J'essayai de l'embrasser (je croyais que c'était à ce moment-là qu'on devait le faire); sous ma bouche je sentis sa lèvre fortement mordue…
Et ce qui m'effraya le plus, c'est qu'une seconde après je n'avais plus besoin ni de ses lèvres, ni de ses seins pointus dans son chemisier largement ouvert, ni de ses cuisses minces sur lesquelles elle avait tiré la jupe d'un geste rapide. Son corps me devenait indifférent, inutile. Plongé dans mon obtus contentement charnel, je me suffisais. «Qu'a-t-elle à rester étendue comme ça, demi-nue?» me demandai-je avec humeur. Je sentis sous mon dos les aspérités des planches, dans ma paume – la brûlure de quelques échardes. Le vent avait le goût lourd d'une eau stagnante.

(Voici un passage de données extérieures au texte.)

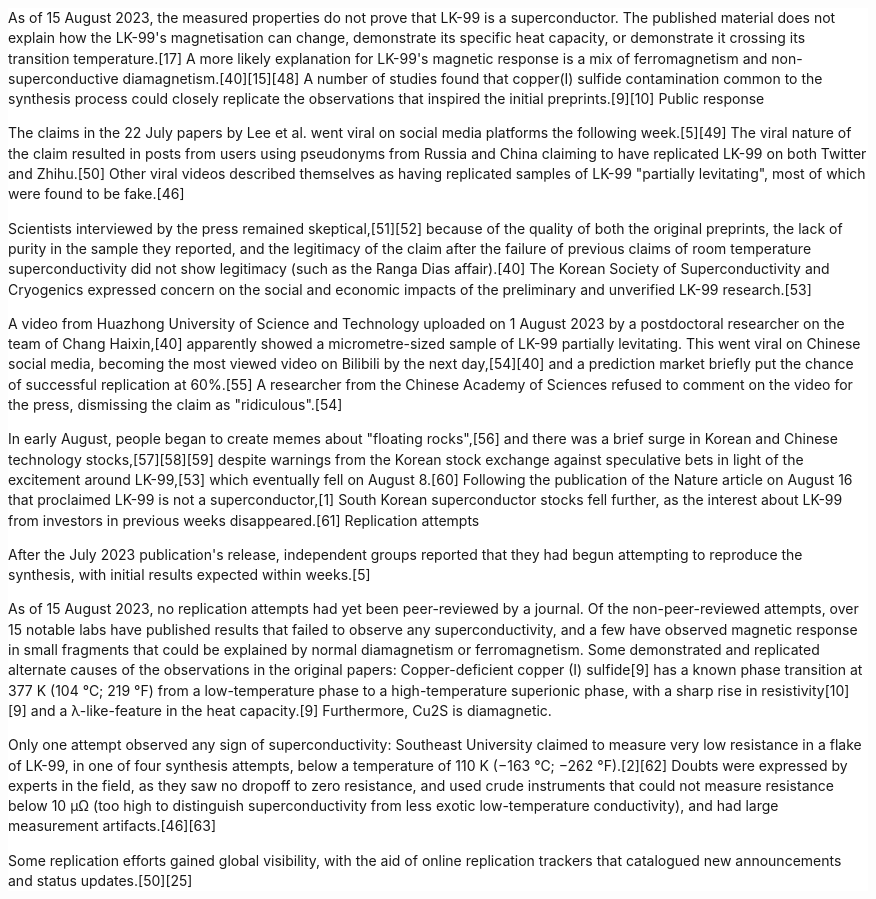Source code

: As of 15 August 2023, the measured properties do not prove that LK-99 is a superconductor. The published material does not explain how the LK-99's magnetisation can change, demonstrate its specific heat capacity, or demonstrate it crossing its transition temperature.[17] A more likely explanation for LK-99's magnetic response is a mix of ferromagnetism and non-superconductive diamagnetism.[40][15][48] A number of studies found that copper(I) sulfide contamination common to the synthesis process could closely replicate the observations that inspired the initial preprints.[9][10]
Public response

The claims in the 22 July papers by Lee et al. went viral on social media platforms the following week.[5][49] The viral nature of the claim resulted in posts from users using pseudonyms from Russia and China claiming to have replicated LK-99 on both Twitter and Zhihu.[50] Other viral videos described themselves as having replicated samples of LK-99 "partially levitating", most of which were found to be fake.[46]

Scientists interviewed by the press remained skeptical,[51][52] because of the quality of both the original preprints, the lack of purity in the sample they reported, and the legitimacy of the claim after the failure of previous claims of room temperature superconductivity did not show legitimacy (such as the Ranga Dias affair).[40] The Korean Society of Superconductivity and Cryogenics expressed concern on the social and economic impacts of the preliminary and unverified LK-99 research.[53]

A video from Huazhong University of Science and Technology uploaded on 1 August 2023 by a postdoctoral researcher on the team of Chang Haixin,[40] apparently showed a micrometre-sized sample of LK-99 partially levitating. This went viral on Chinese social media, becoming the most viewed video on Bilibili by the next day,[54][40] and a prediction market briefly put the chance of successful replication at 60%.[55] A researcher from the Chinese Academy of Sciences refused to comment on the video for the press, dismissing the claim as "ridiculous".[54]

In early August, people began to create memes about "floating rocks",[56] and there was a brief surge in Korean and Chinese technology stocks,[57][58][59] despite warnings from the Korean stock exchange against speculative bets in light of the excitement around LK-99,[53] which eventually fell on August 8.[60] Following the publication of the Nature article on August 16 that proclaimed LK-99 is not a superconductor,[1] South Korean superconductor stocks fell further, as the interest about LK-99 from investors in previous weeks disappeared.[61]
Replication attempts

After the July 2023 publication's release, independent groups reported that they had begun attempting to reproduce the synthesis, with initial results expected within weeks.[5]

As of 15 August 2023, no replication attempts had yet been peer-reviewed by a journal. Of the non-peer-reviewed attempts, over 15 notable labs have published results that failed to observe any superconductivity, and a few have observed magnetic response in small fragments that could be explained by normal diamagnetism or ferromagnetism. Some demonstrated and replicated alternate causes of the observations in the original papers: Copper-deficient copper (I) sulfide[9] has a known phase transition at 377 K (104 °C; 219 °F) from a low-temperature phase to a high-temperature superionic phase, with a sharp rise in resistivity[10][9] and a λ-like-feature in the heat capacity.[9] Furthermore, Cu2S is diamagnetic.

Only one attempt observed any sign of superconductivity: Southeast University claimed to measure very low resistance in a flake of LK-99, in one of four synthesis attempts, below a temperature of 110 K (−163 °C; −262 °F).[2][62] Doubts were expressed by experts in the field, as they saw no dropoff to zero resistance, and used crude instruments that could not measure resistance below 10 μΩ (too high to distinguish superconductivity from less exotic low-temperature conductivity), and had large measurement artifacts.[46][63]

Some replication efforts gained global visibility, with the aid of online replication trackers that catalogued new announcements and status updates.[50][25]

Il y eut, peut-être, dans cet intervalle nocturne, un oubli passager, un fulgurant sommeil de quelques minutes. Car je ne vis pas le bateau s'approcher. Nous ouvrîmes les yeux lorsque toute son énormité blanche, étincelante de lumières, nous surplombait déjà. J'avais cru que notre refuge se trouvait au fond de l'une des innombrables baies encombrées d'épaves rouillées. Mais c'est le contraire qui s'était produit. Nous étions arrivés, dans l'obscurité, à la pointe d'un cap qui saillait presque vers le milieu du fleuve… Le paquebot illuminé descendant lentement la Volga s'éleva brusquement au-dessus de notre vieux bac en s'étageant de ses trois ponts. Les silhouettes humaines se découpèrent sur le fond du ciel sombre. On dansait sur le pont supérieur, dans l'embrasement des feux. La coulée chaude d'un tango se déversa sur nous, nous enveloppa. Les fenêtres des cabines, à l'éclairage plus discret, semblèrent s'incliner, nous laissant pénétrer dans leur intimité… Le flux engendré par le passage du paquebot fut si puissant que notre radeau décrivit un demi-tour, une rapide glissade qui nous donna le vertige. Le navire avec sa lumière et sa musique sembla nous contourner… C'est à cet instant qu'elle serra ma main et se blottit contre moi. La densité chaleureuse de son corps semblait pouvoir se concentrer tout entière dans mes paumes comme le corps palpitant d'un oiseau. Ses bras, sa taille avaient la souplesse de cette brassée de nénuphars que j'avais cueillis, un jour, en enlaçant dans l'eau plusieurs tiges glissantes…
Mais déjà le navire fondit dans l'obscurité. L'écho du tango s'éteignit. Dans sa navigation vers Astrakhan, il emportait la nuit avec lui. L'air autour de notre bac s'emplit d'une pâleur hésitante. Il me fut étrange de nous voir au milieu d'un grand fleuve, dans cette timide naissance du jour, sur les planches mouillées d'un radeau. Et sur la rive se précisaient lentement les contours du port.